Extrait du document:

Après la déferlante de critiques liées à la présentation de la première collection d’Hedi Slimane pour Celine, FashionUnited vous propose de passer en revue ces moments-clés de la mode où les créateurs de grandes maisons se sont eux mêmes tirés une balle dans le pied en dévoilant des collections qui n’ont vraiment pas fait l’unanimité, parce que dans la mode, même les plus grands ne sont pas à l’abri de gros échecs !

Karl Lagerfeld pour Chanel

Aujourd’hui, tout ce que touche Karl Lagerfeld se transforme en succès mais cela n’a pas toujours été le cas. Le créateur qui était présent au premier rang du défilé Celine il y a quelques semaines, est aussi passé par des périodes difficiles. Lorsqu'il rejoint la maison Chanel en 1983, avec un salaire d’un million de dollars en plus des avantages, il travaillait 16 heures par jour dans l’atelier de la rue Cambon afin de délivrer sa première collection haute couture. À l’époque, il y avait selon WWD : “une guerre des camps entre l’équipe de Lagerfeld et celle des employés permanents de Chanel. Résultat, le défilé tant attendu n’a pas été à la hauteur des espérances, des tissus trop volumineux, des vêtements inadaptés, etc.. Lagerfeld aurait cumulé les faux-pas”. Réponse de l'intéressé : “Même si elle ne l’a jamais créé de cette façon, cette collection est très Chanel, n’est-ce pas?” Plus de trente ans plus tard, Karl Lagerfeld est perçu comme celui qui a sauvé la maison Chanel de la faillite.

Tom Ford pour Yves Saint Laurent

Que se passe-t-il lorsque le fondateur et créateur d’une marque de renommée est présent lors du premier défilé de son successeur ? C’est ce qui est arrivé à Tom Ford lorsqu’il a été nommé directeur artistique chez Yves Saint Laurent en 1999. Le couturier français qui méprisait les goûts des texans, est devenu encore plus hostile au fur et à mesure que les affaires grandissaient sous l’impulsion du nouveau venu. En 2015, Tom Ford racontait son aventure à CNBC : " Je me souviens d'une phrase qu’il m’a dit : "en treize minutes, vous avez détruit 40 ans de mon travail" ou encore "c’est le travail de ma vie” ou quelque chose du genre." La vision de Tom Ford pour YSL, et précédemment Gucci, a impacté la mode mondiale au XXIe siècle, attirant une nouvelle génération de consommateurs vers les deux maisons emblématiques mais qui étaient endormies. Quel souvenir a-t-il gardé de Saint Laurent décédé en 2008 et son associé Pierre Bergé? “C’était si difficile et si pervers, ils ont fait de ma vie une telle misère.”

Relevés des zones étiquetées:
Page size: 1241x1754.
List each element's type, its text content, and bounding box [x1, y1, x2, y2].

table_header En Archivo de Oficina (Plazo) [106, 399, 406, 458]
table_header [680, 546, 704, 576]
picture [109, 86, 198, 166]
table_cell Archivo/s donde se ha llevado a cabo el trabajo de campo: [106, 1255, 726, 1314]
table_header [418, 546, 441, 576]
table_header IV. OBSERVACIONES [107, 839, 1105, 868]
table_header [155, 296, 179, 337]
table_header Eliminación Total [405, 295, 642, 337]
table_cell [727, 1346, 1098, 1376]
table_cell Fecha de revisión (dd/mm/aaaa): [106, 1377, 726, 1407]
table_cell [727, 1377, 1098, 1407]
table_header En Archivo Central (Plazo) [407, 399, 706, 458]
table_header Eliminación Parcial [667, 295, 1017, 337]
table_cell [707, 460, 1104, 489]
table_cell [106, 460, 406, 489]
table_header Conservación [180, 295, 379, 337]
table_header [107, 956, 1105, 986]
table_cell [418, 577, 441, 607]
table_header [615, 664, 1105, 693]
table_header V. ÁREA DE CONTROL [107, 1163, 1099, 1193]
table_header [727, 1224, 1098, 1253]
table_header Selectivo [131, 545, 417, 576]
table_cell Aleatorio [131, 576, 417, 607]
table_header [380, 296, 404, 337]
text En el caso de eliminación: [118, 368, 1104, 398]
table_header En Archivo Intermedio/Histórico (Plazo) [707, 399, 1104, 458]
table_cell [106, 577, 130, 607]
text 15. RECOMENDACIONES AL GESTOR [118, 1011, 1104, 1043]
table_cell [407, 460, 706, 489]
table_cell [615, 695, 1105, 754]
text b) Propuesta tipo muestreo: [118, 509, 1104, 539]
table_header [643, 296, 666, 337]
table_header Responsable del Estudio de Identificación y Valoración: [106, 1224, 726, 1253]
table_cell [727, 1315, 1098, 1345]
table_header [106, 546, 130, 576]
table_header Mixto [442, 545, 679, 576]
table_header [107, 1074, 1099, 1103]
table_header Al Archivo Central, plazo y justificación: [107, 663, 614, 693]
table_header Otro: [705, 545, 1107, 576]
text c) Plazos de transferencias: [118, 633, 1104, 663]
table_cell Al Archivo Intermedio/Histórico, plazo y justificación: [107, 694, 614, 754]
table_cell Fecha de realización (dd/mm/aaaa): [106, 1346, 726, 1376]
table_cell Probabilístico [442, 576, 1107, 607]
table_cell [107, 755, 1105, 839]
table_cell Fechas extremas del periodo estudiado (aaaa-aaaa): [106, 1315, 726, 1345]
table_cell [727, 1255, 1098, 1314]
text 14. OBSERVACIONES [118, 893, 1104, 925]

Énoncé rédigé: Pouvez-vous recopier mot pour mot le passage de l'extrait sur les faux pas des grands créateurs qui commence aux mots « Après la déferlante » et s'arrête après « gros échecs ! » ?

Résultat obtenu:
Après la déferlante de critiques liées à la présentation de la première collection d’Hedi Slimane pour Celine, FashionUnited vous propose de passer en revue ces moments-clés de la mode où les créateurs de grandes maisons se sont eux mêmes tirés une balle dans le pied en dévoilant des collections qui n’ont vraiment pas fait l’unanimité, parce que dans la mode, même les plus grands ne sont pas à l’abri de gros échecs !